» **TASK STATEMENT**: Reproduce word for word the lines below, from the line containing "Mask every instance" through the line containing "Listing matches in", including both of those lines. Omit the pictures from your answer.

» **SUPPLIED RECORDS**:

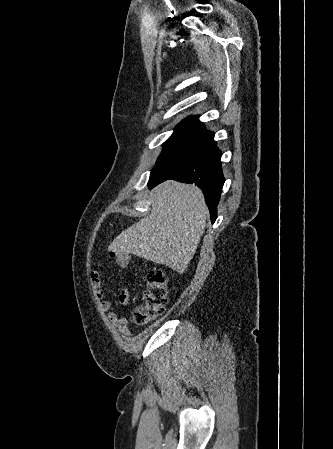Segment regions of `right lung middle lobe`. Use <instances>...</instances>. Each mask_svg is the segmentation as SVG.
<instances>
[{
	"mask_svg": "<svg viewBox=\"0 0 333 449\" xmlns=\"http://www.w3.org/2000/svg\"><path fill=\"white\" fill-rule=\"evenodd\" d=\"M202 130L195 128H184L177 126L174 133L169 137V139L164 144V150L157 160V165L169 156L173 151L178 149L180 146L184 145L186 142L191 140ZM156 165V166H157Z\"/></svg>",
	"mask_w": 333,
	"mask_h": 449,
	"instance_id": "obj_1",
	"label": "right lung middle lobe"
}]
</instances>
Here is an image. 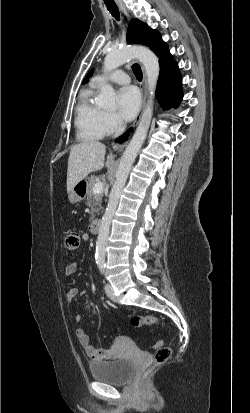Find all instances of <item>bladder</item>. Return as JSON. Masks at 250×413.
Wrapping results in <instances>:
<instances>
[{"label": "bladder", "mask_w": 250, "mask_h": 413, "mask_svg": "<svg viewBox=\"0 0 250 413\" xmlns=\"http://www.w3.org/2000/svg\"><path fill=\"white\" fill-rule=\"evenodd\" d=\"M94 380L111 385L125 384L134 372V364L130 359L117 358L111 361H97L89 365Z\"/></svg>", "instance_id": "bladder-1"}]
</instances>
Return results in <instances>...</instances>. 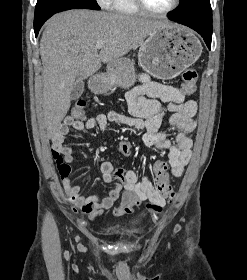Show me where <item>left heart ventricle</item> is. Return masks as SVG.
<instances>
[{
  "mask_svg": "<svg viewBox=\"0 0 247 280\" xmlns=\"http://www.w3.org/2000/svg\"><path fill=\"white\" fill-rule=\"evenodd\" d=\"M144 2L152 10L163 11L172 5L173 0H144Z\"/></svg>",
  "mask_w": 247,
  "mask_h": 280,
  "instance_id": "1",
  "label": "left heart ventricle"
}]
</instances>
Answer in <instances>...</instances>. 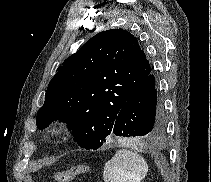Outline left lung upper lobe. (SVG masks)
Wrapping results in <instances>:
<instances>
[{"label": "left lung upper lobe", "mask_w": 211, "mask_h": 182, "mask_svg": "<svg viewBox=\"0 0 211 182\" xmlns=\"http://www.w3.org/2000/svg\"><path fill=\"white\" fill-rule=\"evenodd\" d=\"M150 71L144 51L130 32H100L58 67L38 111L37 127L44 129L61 120L80 147L98 149Z\"/></svg>", "instance_id": "5c2ea615"}]
</instances>
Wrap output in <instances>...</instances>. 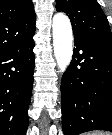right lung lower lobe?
<instances>
[{
    "mask_svg": "<svg viewBox=\"0 0 112 135\" xmlns=\"http://www.w3.org/2000/svg\"><path fill=\"white\" fill-rule=\"evenodd\" d=\"M33 35L0 54V135H25L34 74Z\"/></svg>",
    "mask_w": 112,
    "mask_h": 135,
    "instance_id": "right-lung-lower-lobe-1",
    "label": "right lung lower lobe"
}]
</instances>
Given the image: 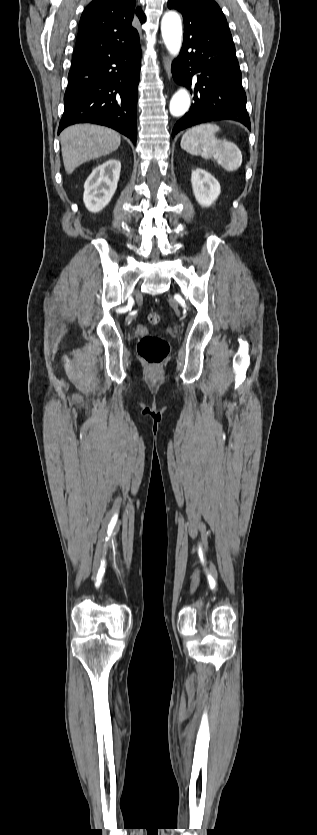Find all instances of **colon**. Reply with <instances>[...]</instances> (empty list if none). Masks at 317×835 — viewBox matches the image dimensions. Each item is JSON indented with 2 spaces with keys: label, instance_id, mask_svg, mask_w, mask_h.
Segmentation results:
<instances>
[{
  "label": "colon",
  "instance_id": "colon-1",
  "mask_svg": "<svg viewBox=\"0 0 317 835\" xmlns=\"http://www.w3.org/2000/svg\"><path fill=\"white\" fill-rule=\"evenodd\" d=\"M161 316L157 312H151L147 316L150 325H157ZM169 351L168 343L161 337L148 335L143 337L138 344V353L142 359L152 367L160 366Z\"/></svg>",
  "mask_w": 317,
  "mask_h": 835
}]
</instances>
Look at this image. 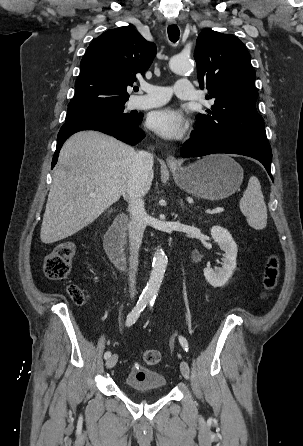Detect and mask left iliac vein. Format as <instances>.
Instances as JSON below:
<instances>
[{"instance_id":"4c4485c4","label":"left iliac vein","mask_w":303,"mask_h":446,"mask_svg":"<svg viewBox=\"0 0 303 446\" xmlns=\"http://www.w3.org/2000/svg\"><path fill=\"white\" fill-rule=\"evenodd\" d=\"M180 370L182 375L184 376L185 379H189V375H190V368L189 365L186 361H181L180 363Z\"/></svg>"}]
</instances>
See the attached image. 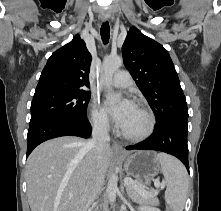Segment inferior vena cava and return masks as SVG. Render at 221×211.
<instances>
[{
  "instance_id": "obj_1",
  "label": "inferior vena cava",
  "mask_w": 221,
  "mask_h": 211,
  "mask_svg": "<svg viewBox=\"0 0 221 211\" xmlns=\"http://www.w3.org/2000/svg\"><path fill=\"white\" fill-rule=\"evenodd\" d=\"M109 124L106 120H100L96 122L93 126L92 130V139L89 141L90 146L93 148L95 152L96 159L99 163L102 152L104 149L109 147ZM104 172L103 170L97 166V170L95 172V176L93 179L92 188L88 195L87 202L88 204H93L95 207V200L98 198L101 193V188L104 183ZM95 211H98V207H95Z\"/></svg>"
}]
</instances>
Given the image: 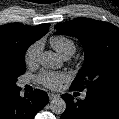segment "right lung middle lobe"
Returning a JSON list of instances; mask_svg holds the SVG:
<instances>
[{"mask_svg": "<svg viewBox=\"0 0 119 119\" xmlns=\"http://www.w3.org/2000/svg\"><path fill=\"white\" fill-rule=\"evenodd\" d=\"M30 45L27 41L10 45L5 61L0 64V80L16 85L17 77L25 73V52Z\"/></svg>", "mask_w": 119, "mask_h": 119, "instance_id": "1", "label": "right lung middle lobe"}]
</instances>
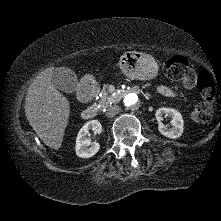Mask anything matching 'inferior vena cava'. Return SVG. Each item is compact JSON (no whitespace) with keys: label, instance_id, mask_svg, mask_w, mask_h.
<instances>
[{"label":"inferior vena cava","instance_id":"602c4592","mask_svg":"<svg viewBox=\"0 0 221 221\" xmlns=\"http://www.w3.org/2000/svg\"><path fill=\"white\" fill-rule=\"evenodd\" d=\"M119 110H120V109H119V106H118V105H113V106H111V107L107 110L106 116L109 117V118H112V117H114L115 115L118 114Z\"/></svg>","mask_w":221,"mask_h":221}]
</instances>
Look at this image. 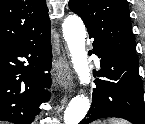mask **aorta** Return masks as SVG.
Wrapping results in <instances>:
<instances>
[{"label":"aorta","mask_w":145,"mask_h":124,"mask_svg":"<svg viewBox=\"0 0 145 124\" xmlns=\"http://www.w3.org/2000/svg\"><path fill=\"white\" fill-rule=\"evenodd\" d=\"M63 37L67 43L73 68L78 75L80 84L88 85L91 75L87 53L85 51L86 29L82 19L77 15H69L64 19ZM90 100L84 94L72 98L64 112L65 124H78L87 114Z\"/></svg>","instance_id":"762f6f07"}]
</instances>
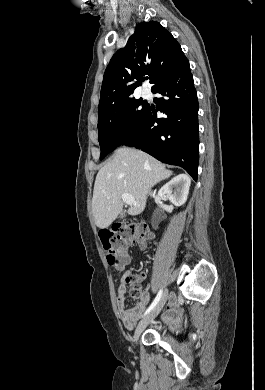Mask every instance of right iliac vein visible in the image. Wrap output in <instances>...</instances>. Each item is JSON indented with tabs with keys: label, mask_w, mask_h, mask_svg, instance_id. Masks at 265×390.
Listing matches in <instances>:
<instances>
[{
	"label": "right iliac vein",
	"mask_w": 265,
	"mask_h": 390,
	"mask_svg": "<svg viewBox=\"0 0 265 390\" xmlns=\"http://www.w3.org/2000/svg\"><path fill=\"white\" fill-rule=\"evenodd\" d=\"M168 297V291H165L160 298L157 305L139 322L137 325V328L134 333V341L137 342L142 331L145 329V327L152 322L155 317L161 312L162 308L164 307L166 300Z\"/></svg>",
	"instance_id": "1"
}]
</instances>
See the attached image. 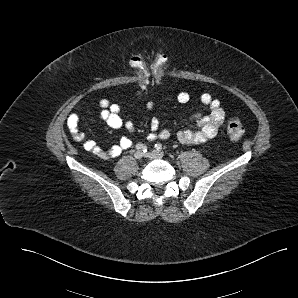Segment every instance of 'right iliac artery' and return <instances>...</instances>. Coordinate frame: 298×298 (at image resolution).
Wrapping results in <instances>:
<instances>
[{
    "label": "right iliac artery",
    "mask_w": 298,
    "mask_h": 298,
    "mask_svg": "<svg viewBox=\"0 0 298 298\" xmlns=\"http://www.w3.org/2000/svg\"><path fill=\"white\" fill-rule=\"evenodd\" d=\"M136 149H138V150H142L143 152H146V151H147V146L144 145V144H142V143H138V144L136 145Z\"/></svg>",
    "instance_id": "obj_1"
}]
</instances>
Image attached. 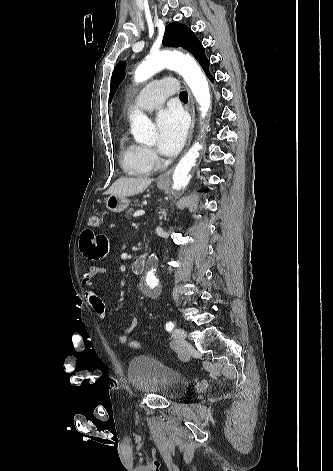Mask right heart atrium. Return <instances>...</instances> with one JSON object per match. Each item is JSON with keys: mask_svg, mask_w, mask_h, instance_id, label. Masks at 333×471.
<instances>
[{"mask_svg": "<svg viewBox=\"0 0 333 471\" xmlns=\"http://www.w3.org/2000/svg\"><path fill=\"white\" fill-rule=\"evenodd\" d=\"M145 155H146L147 160H148L152 165L156 164V162H157V156H156V154H155L151 149L145 148Z\"/></svg>", "mask_w": 333, "mask_h": 471, "instance_id": "right-heart-atrium-1", "label": "right heart atrium"}]
</instances>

» **ANSWER TO THE TASK**:
Mask every instance of right iliac vein visible in the image. Wrap output in <instances>...</instances>. Each item is JSON indented with tabs with keys: label, mask_w, mask_h, mask_svg, instance_id. Masks at 265×390.
Listing matches in <instances>:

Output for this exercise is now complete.